CREATE OR REPLACE TABLE `your-project.your-dataset.chicago_taxitrips_mod` AS (
WITH
taxitrips AS (
SELECT
trip_start_timestamp,
trip_end_timestamp,
trip_seconds,
trip_miles,
pickup_census_tract,
dropoff_census_tract,
pickup_community_area,
dropoff_community_area,
fare,
tolls,
extras,
trip_total,
payment_type,
company,
pickup_longitude,
pickup_latitude,
dropoff_longitude,
dropoff_latitude,
IF((tips/fare >= 0.2),
1,
0) AS tip_bin
FROM
`bigquery-public-data.chicago_taxi_trips.taxi_trips`
WHERE
trip_miles > 0
AND fare > 0)
SELECT
trip_start_timestamp,
trip_end_timestamp,
trip_seconds,
trip_miles,
pickup_census_tract,
dropoff_census_tract,
pickup_community_area,
dropoff_community_area,
fare,
tolls,
extras,
trip_total,
payment_type,
company,
tip_bin,
ST_AsText(ST_SnapToGrid(ST_GeogPoint(pickup_longitude,
pickup_latitude), 0.1)) AS pickup_grid,
ST_AsText(ST_SnapToGrid(ST_GeogPoint(dropoff_longitude,
dropoff_latitude), 0.1)) AS dropoff_grid,
ST_Distance(ST_GeogPoint(pickup_longitude,
pickup_latitude),
ST_GeogPoint(dropoff_longitude,
dropoff_latitude)) AS euclidean,
CONCAT(ST_AsText(ST_SnapToGrid(ST_GeogPoint(pickup_longitude,
pickup_latitude), 0.1)), ST_AsText(ST_SnapToGrid(ST_GeogPoint(dropoff_longitude,
dropoff_latitude), 0.1))) AS loc_cross
FROM
taxitrips
LIMIT
100000000
)
Upvotes: 1
Views: 1540
Reputation: 941
Exporting 15GB to a single CSV file is not possible (to multiple files is possible). I tried your same query (Bytes processed 15.66 GB) then tried to export it to a CSV file in GCS but failed with this error
Table gs://[my_bucket]/bq_export/test.csv too large to be exported to a single file. Specify a uri including a * to shard export. See 'Exporting data into one or more files' in https://cloud.google.com/bigquery/docs/exporting-data.

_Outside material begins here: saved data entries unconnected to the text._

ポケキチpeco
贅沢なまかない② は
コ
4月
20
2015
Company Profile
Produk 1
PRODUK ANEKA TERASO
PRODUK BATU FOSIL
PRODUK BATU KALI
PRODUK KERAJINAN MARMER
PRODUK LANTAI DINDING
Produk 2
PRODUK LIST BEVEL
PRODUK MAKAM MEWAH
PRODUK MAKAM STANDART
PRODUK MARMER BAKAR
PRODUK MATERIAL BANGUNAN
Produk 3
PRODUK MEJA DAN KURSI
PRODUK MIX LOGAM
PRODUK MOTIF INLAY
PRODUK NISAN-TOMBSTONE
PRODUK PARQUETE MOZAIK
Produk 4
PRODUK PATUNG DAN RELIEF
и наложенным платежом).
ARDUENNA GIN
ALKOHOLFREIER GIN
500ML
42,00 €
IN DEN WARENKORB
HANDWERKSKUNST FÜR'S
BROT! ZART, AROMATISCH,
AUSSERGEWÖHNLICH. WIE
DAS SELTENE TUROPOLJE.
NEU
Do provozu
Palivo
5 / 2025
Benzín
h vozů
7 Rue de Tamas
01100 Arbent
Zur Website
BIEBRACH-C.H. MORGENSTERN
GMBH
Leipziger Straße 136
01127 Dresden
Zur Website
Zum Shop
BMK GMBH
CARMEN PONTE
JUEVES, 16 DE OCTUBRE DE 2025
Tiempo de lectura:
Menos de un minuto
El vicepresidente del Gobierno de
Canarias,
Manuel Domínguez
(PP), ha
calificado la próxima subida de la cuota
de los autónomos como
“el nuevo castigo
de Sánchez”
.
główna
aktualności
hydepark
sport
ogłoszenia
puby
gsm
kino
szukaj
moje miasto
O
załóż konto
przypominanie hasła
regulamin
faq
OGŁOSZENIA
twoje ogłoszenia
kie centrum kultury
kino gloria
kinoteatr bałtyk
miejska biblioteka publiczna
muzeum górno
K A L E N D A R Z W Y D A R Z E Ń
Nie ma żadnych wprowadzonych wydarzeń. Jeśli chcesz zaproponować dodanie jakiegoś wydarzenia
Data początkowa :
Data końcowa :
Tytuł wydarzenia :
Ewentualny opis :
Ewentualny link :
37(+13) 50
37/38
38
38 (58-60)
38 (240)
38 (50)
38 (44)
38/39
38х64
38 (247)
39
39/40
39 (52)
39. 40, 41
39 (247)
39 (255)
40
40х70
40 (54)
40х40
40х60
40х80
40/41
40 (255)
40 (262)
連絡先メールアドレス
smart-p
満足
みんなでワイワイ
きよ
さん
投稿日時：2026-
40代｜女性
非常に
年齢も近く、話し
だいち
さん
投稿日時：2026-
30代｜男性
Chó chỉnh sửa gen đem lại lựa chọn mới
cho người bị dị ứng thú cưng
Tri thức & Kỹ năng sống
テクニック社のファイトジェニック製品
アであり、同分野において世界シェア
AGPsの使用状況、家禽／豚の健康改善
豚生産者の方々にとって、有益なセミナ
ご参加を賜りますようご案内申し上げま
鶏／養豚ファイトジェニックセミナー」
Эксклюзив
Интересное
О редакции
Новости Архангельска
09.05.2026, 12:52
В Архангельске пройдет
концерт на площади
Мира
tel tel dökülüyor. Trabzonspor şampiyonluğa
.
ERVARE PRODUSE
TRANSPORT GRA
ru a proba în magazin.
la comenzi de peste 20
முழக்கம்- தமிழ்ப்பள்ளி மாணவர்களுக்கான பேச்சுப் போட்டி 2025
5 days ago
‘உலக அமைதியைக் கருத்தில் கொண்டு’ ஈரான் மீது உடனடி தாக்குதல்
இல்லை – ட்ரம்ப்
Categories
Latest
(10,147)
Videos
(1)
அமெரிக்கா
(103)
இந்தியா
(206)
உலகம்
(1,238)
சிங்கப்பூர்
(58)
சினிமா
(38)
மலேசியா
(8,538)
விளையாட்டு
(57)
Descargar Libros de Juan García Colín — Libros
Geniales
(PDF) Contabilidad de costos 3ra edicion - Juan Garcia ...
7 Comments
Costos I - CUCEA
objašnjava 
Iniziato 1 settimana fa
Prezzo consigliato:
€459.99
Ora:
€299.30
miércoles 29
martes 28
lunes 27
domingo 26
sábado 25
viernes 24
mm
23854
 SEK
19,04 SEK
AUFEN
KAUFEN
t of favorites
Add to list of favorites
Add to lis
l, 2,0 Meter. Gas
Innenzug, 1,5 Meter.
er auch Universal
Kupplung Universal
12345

BQ Documentation only allows you to export up to 1 GB of table data to a single file. Since the table exceeds 1GB then you have to use a wildcard like:
gs://your-bucket-name/csvfilename*.csv
Not sure why would you like the export csv file to be in a single file but IMHO it's too large to be in a single file. writing it to multiple files will be a lot faster since BQ would use its parallelism to write the output using multiple threads.
Upvotes: 1
Reputation: 59155
If BigQuery needs to output multiple files, you can then concatenate them into a single one with a gsutil
operation for files in GCS:
gsutil compose gs://bucket/obj1 [gs://bucket/obj2 ...] gs://bucket/composite
Note that there is a limit (currently 32) to the number of components that can be composed in a single operation.
Upvotes: 1